> [Aim of the task] Each record below should be returned exactly, with its pictures left out.

> [Data to examine]
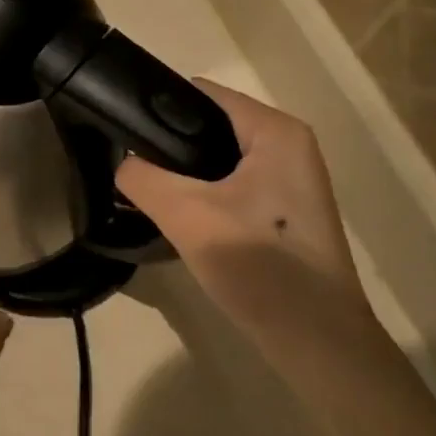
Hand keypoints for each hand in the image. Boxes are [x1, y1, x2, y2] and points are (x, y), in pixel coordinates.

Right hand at [117, 81, 376, 354]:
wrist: (315, 341)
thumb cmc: (258, 265)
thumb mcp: (185, 215)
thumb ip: (142, 178)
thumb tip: (122, 164)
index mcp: (275, 131)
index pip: (201, 93)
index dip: (157, 108)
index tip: (120, 134)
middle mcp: (288, 145)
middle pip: (208, 126)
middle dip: (168, 146)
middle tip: (131, 174)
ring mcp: (290, 180)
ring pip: (217, 159)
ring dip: (183, 175)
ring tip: (147, 197)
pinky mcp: (283, 212)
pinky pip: (230, 186)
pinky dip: (202, 196)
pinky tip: (180, 221)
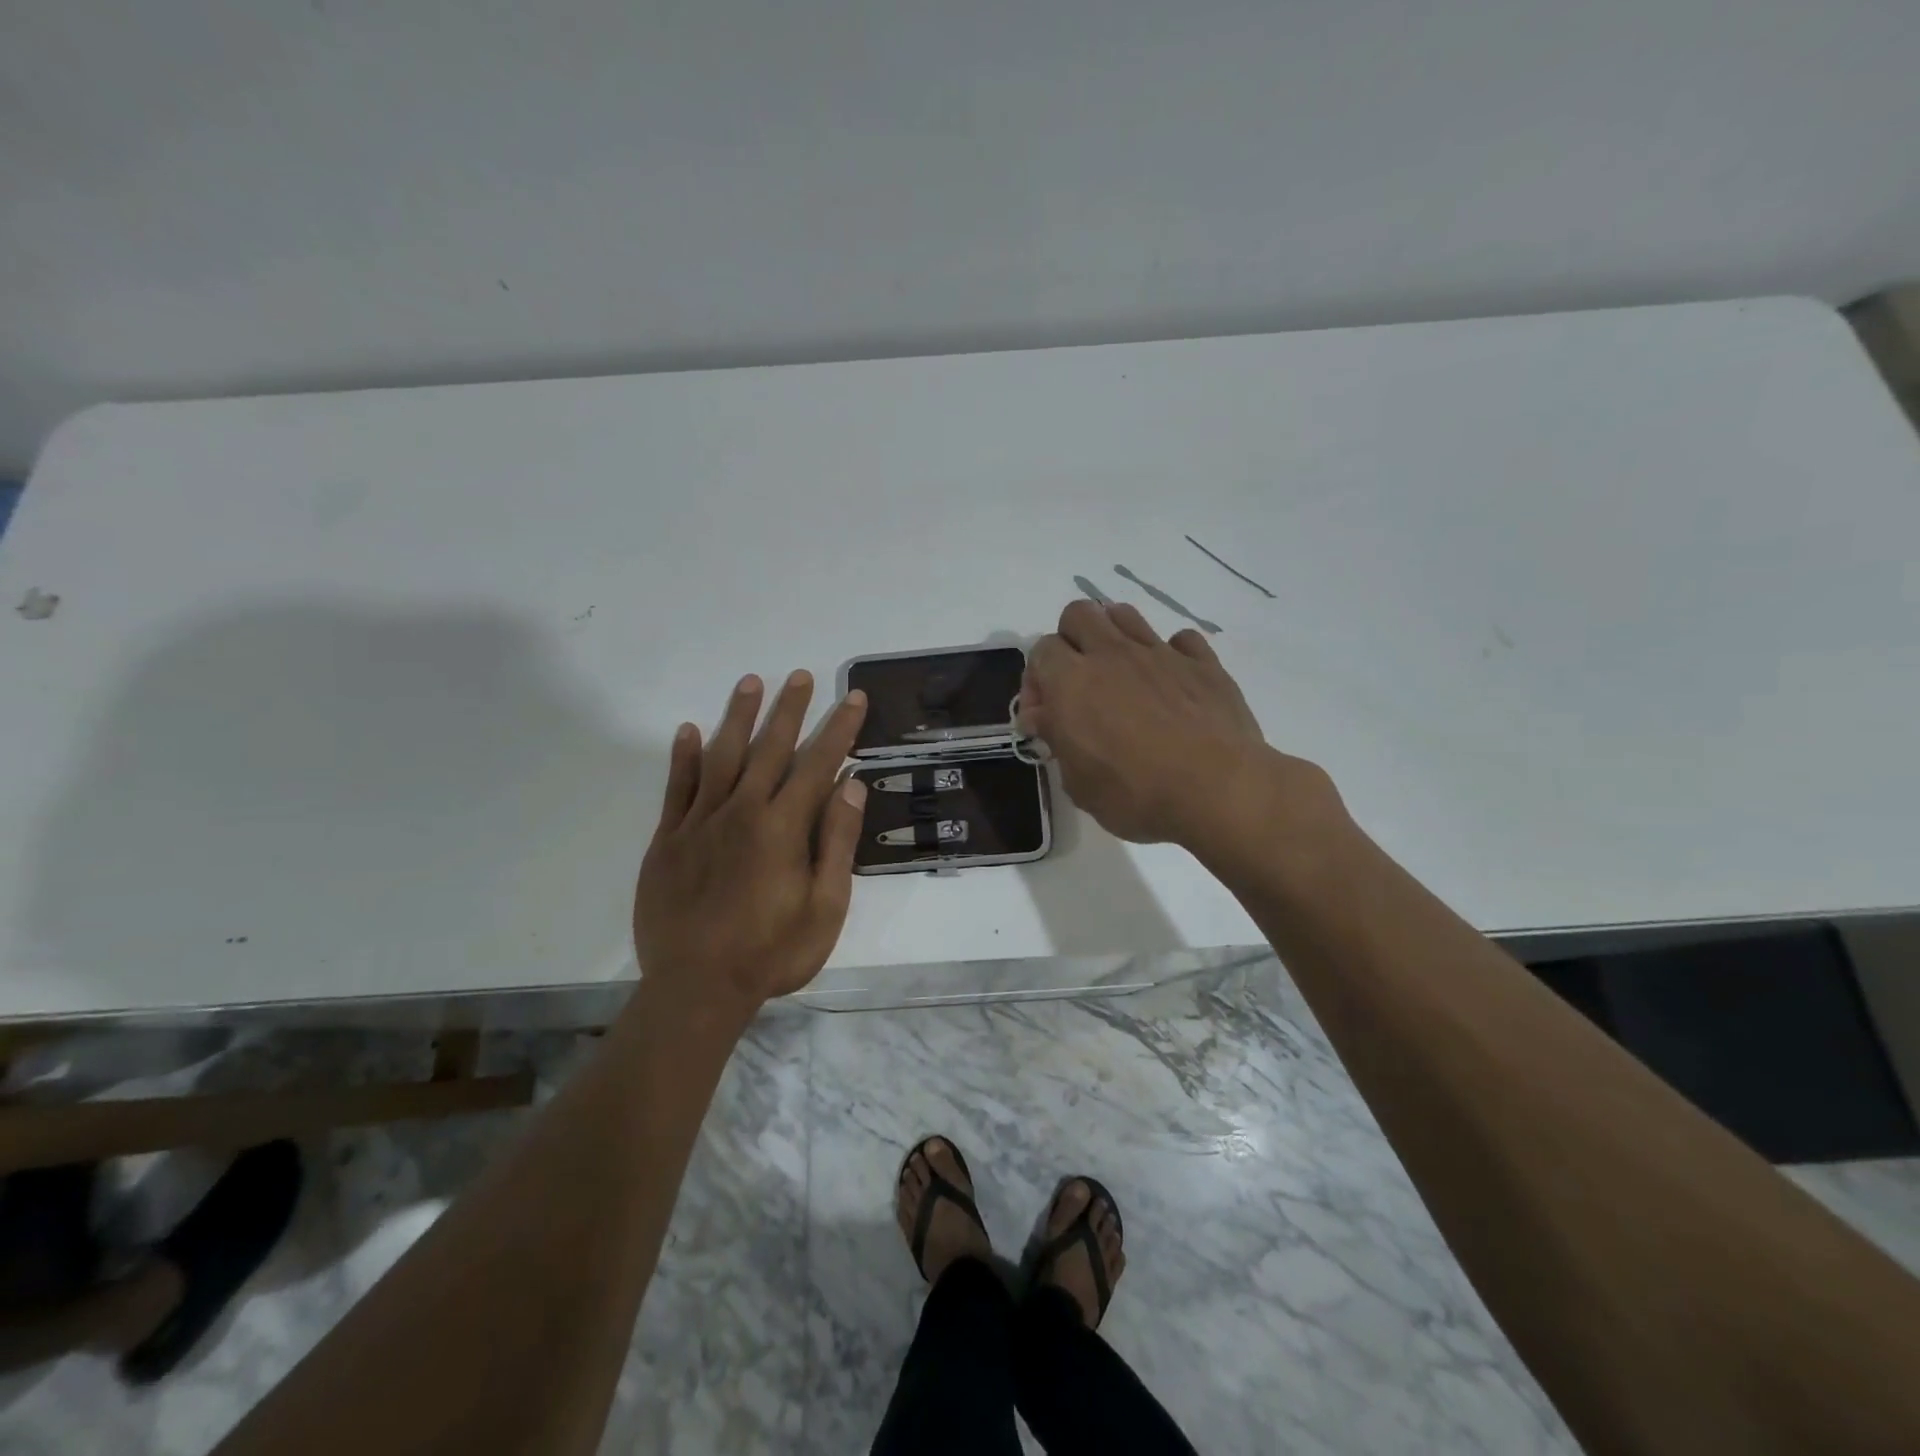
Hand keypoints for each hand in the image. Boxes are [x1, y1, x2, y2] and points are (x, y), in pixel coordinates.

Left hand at [633, 670, 868, 1023]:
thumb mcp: (824, 906)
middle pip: (770, 748)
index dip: (839, 729)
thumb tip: (852, 787)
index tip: (853, 698)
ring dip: (739, 717)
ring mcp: (700, 822)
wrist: (696, 988)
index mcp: (783, 827)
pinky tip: (689, 730)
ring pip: (722, 756)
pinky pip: (677, 787)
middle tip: (802, 675)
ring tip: (751, 682)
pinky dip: (684, 757)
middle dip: (791, 709)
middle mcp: (742, 811)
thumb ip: (836, 842)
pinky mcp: (669, 838)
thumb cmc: (772, 952)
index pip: (818, 764)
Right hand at [1020, 600, 1343, 858]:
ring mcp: (1161, 653)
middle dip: (1071, 640)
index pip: (1041, 650)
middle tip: (1079, 682)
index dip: (1037, 680)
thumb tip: (1044, 716)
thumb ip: (1058, 741)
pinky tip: (1171, 683)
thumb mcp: (1080, 784)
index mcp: (1073, 682)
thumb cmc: (1137, 795)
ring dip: (1113, 635)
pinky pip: (1180, 640)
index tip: (1046, 714)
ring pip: (1125, 614)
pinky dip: (1170, 654)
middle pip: (1079, 613)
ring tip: (1120, 674)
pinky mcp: (1203, 663)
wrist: (1219, 790)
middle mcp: (1112, 655)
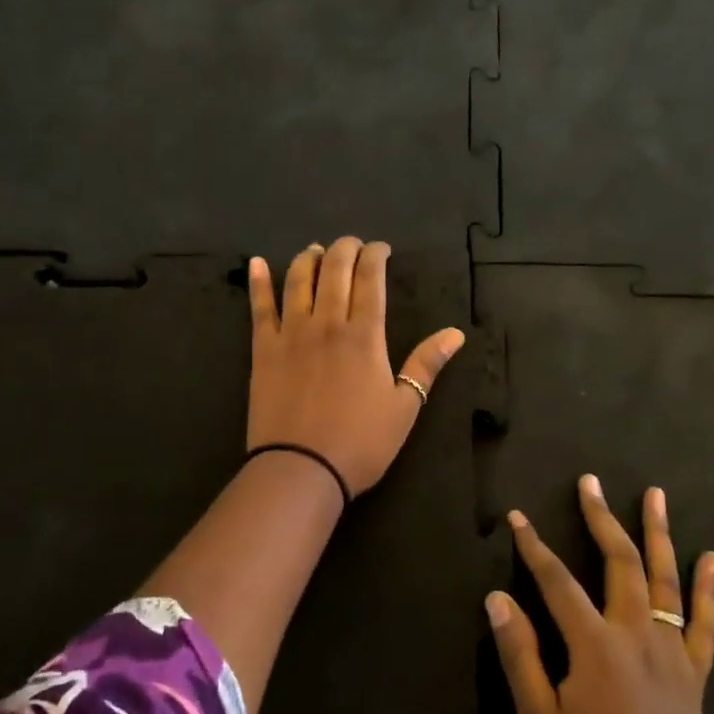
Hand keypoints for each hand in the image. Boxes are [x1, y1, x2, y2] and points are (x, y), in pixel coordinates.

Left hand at [246, 237, 464, 495]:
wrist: (301, 469)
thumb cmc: (360, 443)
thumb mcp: (405, 407)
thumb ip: (427, 364)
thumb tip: (456, 333)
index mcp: (365, 335)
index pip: (370, 279)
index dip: (376, 256)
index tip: (381, 249)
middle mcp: (327, 323)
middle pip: (335, 270)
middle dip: (345, 249)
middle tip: (353, 245)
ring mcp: (291, 333)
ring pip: (299, 280)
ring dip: (309, 258)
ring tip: (315, 250)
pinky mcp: (263, 349)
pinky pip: (260, 307)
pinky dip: (259, 282)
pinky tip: (257, 263)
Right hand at [486, 476, 713, 713]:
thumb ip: (518, 653)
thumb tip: (498, 598)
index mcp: (594, 644)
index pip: (557, 580)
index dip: (534, 546)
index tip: (518, 517)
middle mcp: (636, 634)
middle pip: (619, 562)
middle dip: (601, 519)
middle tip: (591, 483)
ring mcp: (672, 652)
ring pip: (666, 581)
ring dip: (659, 534)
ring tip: (656, 496)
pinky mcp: (695, 674)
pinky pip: (706, 624)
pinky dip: (708, 589)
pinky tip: (711, 559)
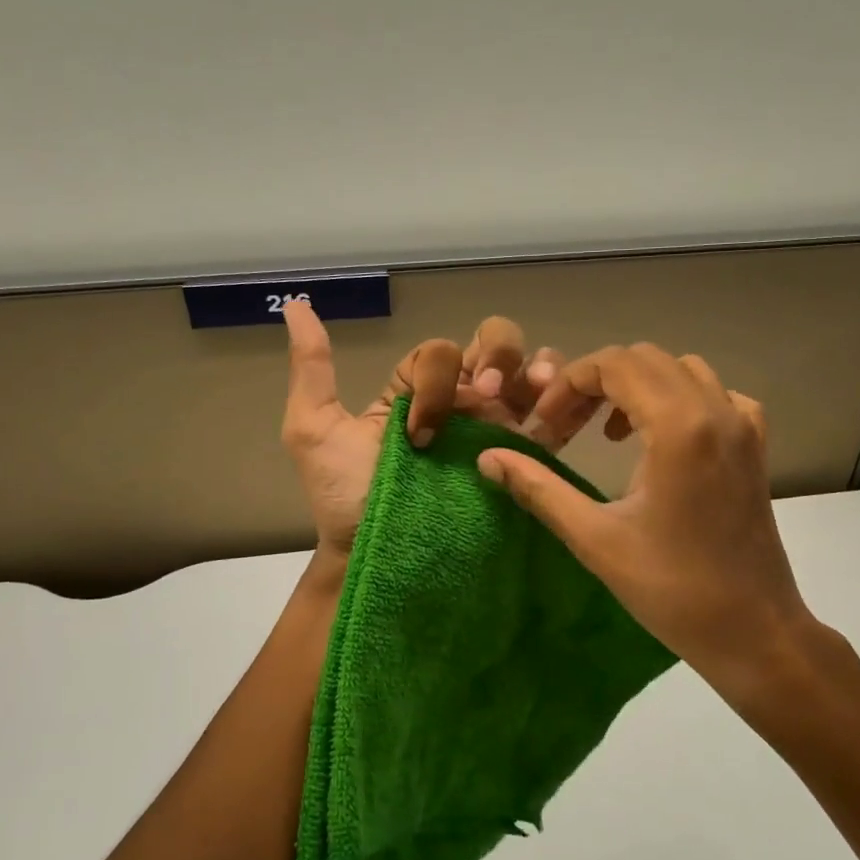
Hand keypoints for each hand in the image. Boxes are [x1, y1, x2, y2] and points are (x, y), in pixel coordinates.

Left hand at [281, 301, 560, 557]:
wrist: (376, 554)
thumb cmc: (344, 496)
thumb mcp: (315, 428)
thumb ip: (313, 368)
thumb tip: (295, 305)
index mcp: (416, 389)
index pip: (442, 353)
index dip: (437, 378)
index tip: (421, 429)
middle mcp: (459, 402)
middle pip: (493, 344)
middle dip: (498, 354)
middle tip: (489, 393)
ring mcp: (492, 429)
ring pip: (527, 373)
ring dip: (536, 368)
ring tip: (539, 388)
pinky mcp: (519, 459)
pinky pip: (551, 420)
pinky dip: (564, 402)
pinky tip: (562, 406)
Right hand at [476, 344, 831, 696]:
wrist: (753, 630)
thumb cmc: (671, 589)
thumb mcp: (594, 538)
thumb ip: (538, 488)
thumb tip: (487, 458)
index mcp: (678, 426)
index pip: (613, 365)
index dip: (567, 386)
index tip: (543, 428)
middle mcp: (716, 410)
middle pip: (644, 359)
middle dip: (595, 383)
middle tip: (565, 429)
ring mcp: (743, 425)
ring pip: (680, 369)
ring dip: (636, 387)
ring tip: (606, 433)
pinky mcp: (755, 445)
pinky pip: (715, 394)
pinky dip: (679, 399)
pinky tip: (661, 438)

> [Response]
Hand keypoints for each hand in the image. Boxes are [x1, y1, x2, y2] and points are (x, y), in pixel coordinates.

Right hand at [117, 81, 376, 354]:
wrist: (315, 341)
thumb cmc: (258, 265)
thumb mcp: (185, 215)
thumb ip: (142, 178)
thumb tip: (122, 164)
index mcp: (275, 131)
index pip: (201, 93)
index dip: (157, 108)
index tip: (120, 134)
middle mcp: (288, 145)
middle pip: (208, 126)
middle dip: (168, 146)
middle tip: (131, 174)
ring mcp: (290, 180)
ring pip: (217, 159)
ring dip: (183, 175)
ring tip: (147, 197)
pinky mcp: (283, 212)
pinky pip: (230, 186)
pinky dip: (202, 196)
pinky tip: (180, 221)
Hand keypoints for each hand in the image. Boxes are [x1, y1, x2, y2] and points are (x, y), in pixel coordinates.

Left hand at [633, 670, 868, 1023]:
thumb mcp: (824, 906)
middle pip: (770, 748)
index dip: (839, 729)
thumb tip: (852, 787)
index tip: (853, 698)
ring dip: (739, 717)
ring mcp: (700, 822)
wrist: (696, 988)
index mcp: (783, 827)
pinky tip: (689, 730)
ring pip: (722, 756)
pinky pip: (677, 787)
middle tip: (802, 675)
ring tip: (751, 682)
pinky dip: (684, 757)
middle dip: (791, 709)
middle mcp: (742, 811)
thumb ip: (836, 842)
pinky mcp: (669, 838)
thumb cmc: (772, 952)
index pip: (818, 764)
Right hand at [1020, 600, 1343, 858]:
ring mcp: (1161, 653)
middle dip: (1071, 640)
index pip: (1041, 650)
middle tip: (1079, 682)
index dip: (1037, 680)
thumb tip: (1044, 716)
thumb ip: (1058, 741)
pinky tip: (1171, 683)
thumb mcp: (1080, 784)
index mcp: (1073, 682)
thumb cmc: (1137, 795)
ring dip: (1113, 635)
pinky pip: (1180, 640)
index tip: (1046, 714)
ring pip: (1125, 614)
pinky dip: (1170, 654)
middle pip: (1079, 613)
ring tip: (1120, 674)
pinky mcp: (1203, 663)
wrist: (1219, 790)
middle mcp: (1112, 655)
Hand keypoints for each hand in the image. Boxes are [x1, y1, x2, y2] and points are (x, y), in pixel coordinates.

Left hand at [246, 237, 464, 495]:
wrist: (301, 469)
thumb cmc: (360, 443)
thumb mcp: (405, 407)
thumb ip: (427, 364)
thumb tip: (456, 333)
index mcp: (365, 335)
index pip: (370, 279)
index dip: (376, 256)
index tip: (381, 249)
middle mcp: (327, 323)
middle pip: (335, 270)
middle dip: (345, 249)
middle tip: (353, 245)
ring mcp: (291, 333)
ring pip: (299, 280)
ring dip: (309, 258)
ring tip: (315, 250)
pinky mcp: (263, 349)
pinky pip: (260, 307)
pinky dip: (259, 282)
pinky tip: (257, 263)
Right hand at [486, 476, 713, 713]:
thumb ip: (518, 653)
thumb tip: (498, 598)
index mcp: (594, 644)
index pip: (557, 580)
index dip: (534, 546)
index tip: (518, 517)
middle mcp: (636, 634)
middle pip: (619, 562)
middle dip: (601, 519)
middle tip: (591, 483)
ring mcp: (672, 652)
ring pip: (666, 581)
ring dip: (659, 534)
ring tip: (656, 496)
pinky mcp: (695, 674)
pinky pip: (706, 624)
pinky dip: (708, 589)
pinky tip: (711, 559)
Hand keypoints for each hand in the image. Boxes are [x1, y1, x2, y2] and points are (x, y), in pixel coordinates.

Left hand at [281, 301, 560, 557]:
wrist: (376, 554)
thumb cmc: (344, 496)
thumb mcp: (315, 428)
thumb ip: (313, 368)
thumb tip: (295, 305)
index mcp: (416, 389)
index pip: (442, 353)
index dip: (437, 378)
index tip: (421, 429)
middle mcp: (459, 402)
middle pip: (493, 344)
middle dip: (498, 354)
middle tip: (489, 393)
ring mcp: (492, 429)
ring pip: (527, 373)
ring dip: (536, 368)
ring tip: (539, 388)
pinky mcp: (519, 459)
pinky pip: (551, 420)
pinky dip: (564, 402)
pinky tip: (562, 406)
Right hand at [476, 344, 831, 696]:
wrist: (753, 630)
thumb cmc: (671, 589)
thumb mcp: (594, 538)
thumb ip: (538, 488)
thumb tip: (487, 458)
index mcp: (678, 426)
index pip: (613, 365)
index dip: (567, 386)
index tip: (543, 428)
middle mcp: (716, 410)
middle pip: (644, 359)
middle dip: (595, 383)
middle tip: (565, 429)
ring mcp: (743, 425)
ring pip: (680, 369)
ring dip: (636, 387)
ring tip: (606, 433)
pinky mcp: (755, 445)
pinky pip: (715, 394)
pinky dip: (679, 399)
pinky tip: (661, 438)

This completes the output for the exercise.